[Work request] Please reproduce the listing below, switching "Weekendresor" to "Helgresor" wherever it occurs and leaving every other line as it is.
--- START ---
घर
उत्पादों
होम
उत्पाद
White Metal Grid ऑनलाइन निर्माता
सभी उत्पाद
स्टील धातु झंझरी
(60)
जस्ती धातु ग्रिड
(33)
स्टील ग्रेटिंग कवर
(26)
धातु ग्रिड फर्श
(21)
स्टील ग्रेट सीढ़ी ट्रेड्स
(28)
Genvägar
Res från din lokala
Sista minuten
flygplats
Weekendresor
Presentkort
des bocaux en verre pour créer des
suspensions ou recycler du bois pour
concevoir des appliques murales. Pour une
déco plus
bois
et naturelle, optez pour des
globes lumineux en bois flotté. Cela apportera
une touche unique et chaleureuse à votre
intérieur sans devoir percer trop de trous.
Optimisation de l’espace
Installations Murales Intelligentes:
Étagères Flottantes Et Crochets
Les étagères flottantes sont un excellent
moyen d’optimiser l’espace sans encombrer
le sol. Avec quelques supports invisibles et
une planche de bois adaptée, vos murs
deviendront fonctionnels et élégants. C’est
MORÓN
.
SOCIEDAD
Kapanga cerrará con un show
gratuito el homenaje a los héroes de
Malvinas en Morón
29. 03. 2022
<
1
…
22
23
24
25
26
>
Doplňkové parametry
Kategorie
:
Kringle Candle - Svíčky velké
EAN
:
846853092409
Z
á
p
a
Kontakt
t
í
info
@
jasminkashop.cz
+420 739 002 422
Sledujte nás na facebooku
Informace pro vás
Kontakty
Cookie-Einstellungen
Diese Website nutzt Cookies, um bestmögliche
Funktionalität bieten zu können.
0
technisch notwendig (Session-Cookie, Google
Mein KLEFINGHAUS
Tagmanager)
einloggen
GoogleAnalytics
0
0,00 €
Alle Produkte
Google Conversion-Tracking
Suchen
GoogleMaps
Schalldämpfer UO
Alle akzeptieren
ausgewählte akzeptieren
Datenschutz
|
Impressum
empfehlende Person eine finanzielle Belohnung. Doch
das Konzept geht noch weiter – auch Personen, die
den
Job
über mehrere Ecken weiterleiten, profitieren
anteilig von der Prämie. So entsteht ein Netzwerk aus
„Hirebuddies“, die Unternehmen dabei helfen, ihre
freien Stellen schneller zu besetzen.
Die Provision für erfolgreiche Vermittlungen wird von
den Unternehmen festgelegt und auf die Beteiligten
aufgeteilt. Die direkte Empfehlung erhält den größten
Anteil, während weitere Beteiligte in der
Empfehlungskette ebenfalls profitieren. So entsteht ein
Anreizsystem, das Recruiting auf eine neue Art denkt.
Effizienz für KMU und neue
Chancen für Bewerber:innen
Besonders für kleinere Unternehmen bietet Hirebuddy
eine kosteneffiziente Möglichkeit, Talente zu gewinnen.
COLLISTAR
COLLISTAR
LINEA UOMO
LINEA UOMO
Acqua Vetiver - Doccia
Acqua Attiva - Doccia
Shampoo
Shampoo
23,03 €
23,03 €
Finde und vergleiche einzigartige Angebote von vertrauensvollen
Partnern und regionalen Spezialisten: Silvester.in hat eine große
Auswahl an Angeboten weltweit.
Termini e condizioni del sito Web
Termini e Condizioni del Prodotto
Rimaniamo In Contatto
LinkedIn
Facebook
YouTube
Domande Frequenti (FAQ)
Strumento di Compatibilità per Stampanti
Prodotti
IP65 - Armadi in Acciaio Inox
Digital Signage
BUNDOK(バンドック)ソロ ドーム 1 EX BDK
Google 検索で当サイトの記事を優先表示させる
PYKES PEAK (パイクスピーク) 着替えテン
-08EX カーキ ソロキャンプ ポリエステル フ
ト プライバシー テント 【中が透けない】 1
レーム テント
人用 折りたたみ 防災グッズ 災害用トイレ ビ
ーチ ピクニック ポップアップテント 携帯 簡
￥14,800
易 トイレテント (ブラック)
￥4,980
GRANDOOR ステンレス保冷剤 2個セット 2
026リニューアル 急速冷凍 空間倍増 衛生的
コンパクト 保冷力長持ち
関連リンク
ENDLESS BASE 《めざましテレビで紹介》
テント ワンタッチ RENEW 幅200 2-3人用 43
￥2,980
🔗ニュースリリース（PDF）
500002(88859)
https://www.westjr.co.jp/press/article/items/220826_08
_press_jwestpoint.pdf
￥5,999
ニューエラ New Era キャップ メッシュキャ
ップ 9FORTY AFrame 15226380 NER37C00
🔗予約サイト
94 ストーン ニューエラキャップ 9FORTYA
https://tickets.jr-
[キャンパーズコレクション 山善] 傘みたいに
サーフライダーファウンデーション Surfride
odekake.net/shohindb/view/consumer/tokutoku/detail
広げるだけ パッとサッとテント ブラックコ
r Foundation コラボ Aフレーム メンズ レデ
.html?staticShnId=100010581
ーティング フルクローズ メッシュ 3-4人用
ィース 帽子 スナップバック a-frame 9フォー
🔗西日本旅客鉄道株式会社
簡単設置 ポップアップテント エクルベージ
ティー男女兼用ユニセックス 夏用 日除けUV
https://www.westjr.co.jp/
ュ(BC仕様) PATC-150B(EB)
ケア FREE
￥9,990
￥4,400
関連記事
--- END ---
[Solution to the exercise]
घर
उत्पादों
होम
उत्पाद
White Metal Grid ऑनलाइन निर्माता
सभी उत्पाद
स्टील धातु झंझरी
(60)
जस्ती धातु ग्रिड
(33)
स्टील ग्रेटिंग कवर
(26)
धातु ग्रिड फर्श
(21)
स्टील ग्रेट सीढ़ी ट्रेड्स
(28)
Genvägar
Res från din lokala
Sista minuten
flygplats
Helgresor
Presentkort
des bocaux en verre pour créer des
suspensions ou recycler du bois pour
concevoir des appliques murales. Pour une
déco plus
bois
et naturelle, optez pour des
globes lumineux en bois flotté. Cela apportera
une touche unique et chaleureuse à votre
intérieur sans devoir percer trop de trous.
Optimisation de l’espace
Installations Murales Intelligentes:
Étagères Flottantes Et Crochets
Les étagères flottantes sont un excellent
moyen d’optimiser l’espace sans encombrer
le sol. Avec quelques supports invisibles et
une planche de bois adaptée, vos murs
deviendront fonctionnels et élégants. C’est
MORÓN
.
SOCIEDAD
Kapanga cerrará con un show
gratuito el homenaje a los héroes de
Malvinas en Morón
29. 03. 2022
<
1
…
22
23
24
25
26
>
Doplňkové parametry
Kategorie
:
Kringle Candle - Svíčky velké
EAN
:
846853092409
Z
á
p
a
Kontakt
t
í
info
@
jasminkashop.cz
+420 739 002 422
Sledujte nás na facebooku
Informace pro vás
Kontakty
Cookie-Einstellungen
Diese Website nutzt Cookies, um bestmögliche
Funktionalität bieten zu können.
0
technisch notwendig (Session-Cookie, Google
Mein KLEFINGHAUS
Tagmanager)
einloggen
GoogleAnalytics
0
0,00 €
Alle Produkte
Google Conversion-Tracking
Suchen
GoogleMaps
Schalldämpfer UO
Alle akzeptieren
ausgewählte akzeptieren
Datenschutz
|
Impressum
empfehlende Person eine finanzielle Belohnung. Doch
das Konzept geht noch weiter – auch Personen, die
den
Job
über mehrere Ecken weiterleiten, profitieren
anteilig von der Prämie. So entsteht ein Netzwerk aus
„Hirebuddies“, die Unternehmen dabei helfen, ihre
freien Stellen schneller zu besetzen.
Die Provision für erfolgreiche Vermittlungen wird von
den Unternehmen festgelegt und auf die Beteiligten
aufgeteilt. Die direkte Empfehlung erhält den größten
Anteil, während weitere Beteiligte in der
Empfehlungskette ebenfalls profitieren. So entsteht ein
Anreizsystem, das Recruiting auf eine neue Art denkt.
Effizienz für KMU und neue
Chancen für Bewerber:innen
Besonders für kleinere Unternehmen bietet Hirebuddy
eine kosteneffiziente Möglichkeit, Talente zu gewinnen.
COLLISTAR
COLLISTAR
LINEA UOMO
LINEA UOMO
Acqua Vetiver - Doccia
Acqua Attiva - Doccia
Shampoo
Shampoo
23,03 €
23,03 €
Finde und vergleiche einzigartige Angebote von vertrauensvollen
Partnern und regionalen Spezialisten: Silvester.in hat eine große
Auswahl an Angeboten weltweit.
Termini e condizioni del sito Web
Termini e Condizioni del Prodotto
Rimaniamo In Contatto
LinkedIn
Facebook
YouTube
Domande Frequenti (FAQ)
Strumento di Compatibilità per Stampanti
Prodotti
IP65 - Armadi in Acciaio Inox
Digital Signage
BUNDOK(バンドック)ソロ ドーム 1 EX BDK
Google 検索で当サイトの記事を優先表示させる
PYKES PEAK (パイクスピーク) 着替えテン
-08EX カーキ ソロキャンプ ポリエステル フ
ト プライバシー テント 【中が透けない】 1
レーム テント
人用 折りたたみ 防災グッズ 災害用トイレ ビ
ーチ ピクニック ポップアップテント 携帯 簡
￥14,800
易 トイレテント (ブラック)
￥4,980
GRANDOOR ステンレス保冷剤 2個セット 2
026リニューアル 急速冷凍 空間倍増 衛生的
コンパクト 保冷力長持ち
関連リンク
ENDLESS BASE 《めざましテレビで紹介》
テント ワンタッチ RENEW 幅200 2-3人用 43
￥2,980
🔗ニュースリリース（PDF）
500002(88859)
https://www.westjr.co.jp/press/article/items/220826_08
_press_jwestpoint.pdf
￥5,999
ニューエラ New Era キャップ メッシュキャ
ップ 9FORTY AFrame 15226380 NER37C00
🔗予約サイト
94 ストーン ニューエラキャップ 9FORTYA
https://tickets.jr-
[キャンパーズコレクション 山善] 傘みたいに
サーフライダーファウンデーション Surfride
odekake.net/shohindb/view/consumer/tokutoku/detail
広げるだけ パッとサッとテント ブラックコ
r Foundation コラボ Aフレーム メンズ レデ
.html?staticShnId=100010581
ーティング フルクローズ メッシュ 3-4人用
ィース 帽子 スナップバック a-frame 9フォー
🔗西日本旅客鉄道株式会社
簡単設置 ポップアップテント エクルベージ
ティー男女兼用ユニセックス 夏用 日除けUV
https://www.westjr.co.jp/
ュ(BC仕様) PATC-150B(EB)
ケア FREE
￥9,990
￥4,400
関連記事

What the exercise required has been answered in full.